Android
The telyHD platform delivers robust living room entertainment
telyHD is SO much more than Skype-in-a-box. In fact, Skype is an application that is running on the telyHD platform.
With a lighting fast Tegra2 ARM processor from NVIDIA, telyHD has the processing power of a tablet computer. While Tegra2 provides the horsepower, what enables the true potential of the platform is the integration of the Android operating system.
The Power of Android
Google released the Android code as open source software, making it publicly available. The open source nature of Android is one of the main drivers of its massive growth, with over 200,000 applications available in the Android marketplace, and more than 600,000 new Android devices being registered every day.
Android is constantly being upgraded and improved. Each new version is named, in alphabetical order, after a dessert.
The growth and flexibility of the Android OS makes telyHD a powerful open source platform that enables a whole new area of TV/living room-based applications.
As new apps are developed, telyHD will provide a wide range of entertainment options such as Web browsing, social networking, interactive games, and HD-rich media streaming.

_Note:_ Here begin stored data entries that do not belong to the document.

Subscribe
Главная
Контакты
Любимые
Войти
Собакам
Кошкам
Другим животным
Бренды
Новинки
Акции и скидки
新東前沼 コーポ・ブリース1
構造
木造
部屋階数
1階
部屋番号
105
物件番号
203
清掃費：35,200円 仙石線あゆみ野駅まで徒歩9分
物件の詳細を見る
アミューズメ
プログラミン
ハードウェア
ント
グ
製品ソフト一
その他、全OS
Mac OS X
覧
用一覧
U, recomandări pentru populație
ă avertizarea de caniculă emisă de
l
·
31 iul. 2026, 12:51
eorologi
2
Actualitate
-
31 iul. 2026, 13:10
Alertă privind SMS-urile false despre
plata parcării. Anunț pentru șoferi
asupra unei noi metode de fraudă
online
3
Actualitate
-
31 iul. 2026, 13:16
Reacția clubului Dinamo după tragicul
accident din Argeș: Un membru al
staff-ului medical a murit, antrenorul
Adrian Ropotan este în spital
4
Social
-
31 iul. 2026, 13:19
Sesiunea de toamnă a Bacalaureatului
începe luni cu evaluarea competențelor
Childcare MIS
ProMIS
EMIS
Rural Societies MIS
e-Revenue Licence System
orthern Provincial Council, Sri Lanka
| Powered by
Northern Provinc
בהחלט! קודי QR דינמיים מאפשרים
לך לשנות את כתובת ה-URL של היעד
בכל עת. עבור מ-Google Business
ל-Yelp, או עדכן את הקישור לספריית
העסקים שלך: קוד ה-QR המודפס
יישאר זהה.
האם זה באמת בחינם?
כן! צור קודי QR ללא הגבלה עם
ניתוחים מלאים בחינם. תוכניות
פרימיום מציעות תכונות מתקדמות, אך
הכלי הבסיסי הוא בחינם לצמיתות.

These apps will utilize the hardware elements of telyHD including the four noise-canceling microphone array, GPU for console-quality graphics, and HD hardware acceleration.
Combined with the big screen real estate on your HDTV, future Android apps for telyHD will provide robust and fun entertainment with the capability of full 1080p HD video through telyHD’s high-speed internet connection

Recent improvements to the Android OS
Gingerbread refined the user interface, improved gaming performance, and added support for both VoIP calling and Near Field Communications.
Honeycomb 3.0 was a tablet-oriented release which supports larger screen devices and introduces many new user interface features, support for multi-core processors (like the Tegra 2) and hardware acceleration for graphics.
Honeycomb 3.1, released in May 2011, added support for extra input devices and the Google Movies and Books apps.
Honeycomb 3.2, released in July 2011, added optimization for a broader range of screen sizes, loading media files directly from SD card, and an extended screen support API. The improvements introduced in Honeycomb 3.2 are what made telyHD possible.
Ice Cream Sandwich, announced on October 19, 2011, brought Honeycomb features to smartphones and added new features including facial recognition unlock, network data usage monitoring and control, unified social networking contacts, photography enhancements, offline email searching, app folders, and information sharing using Near Field Communications.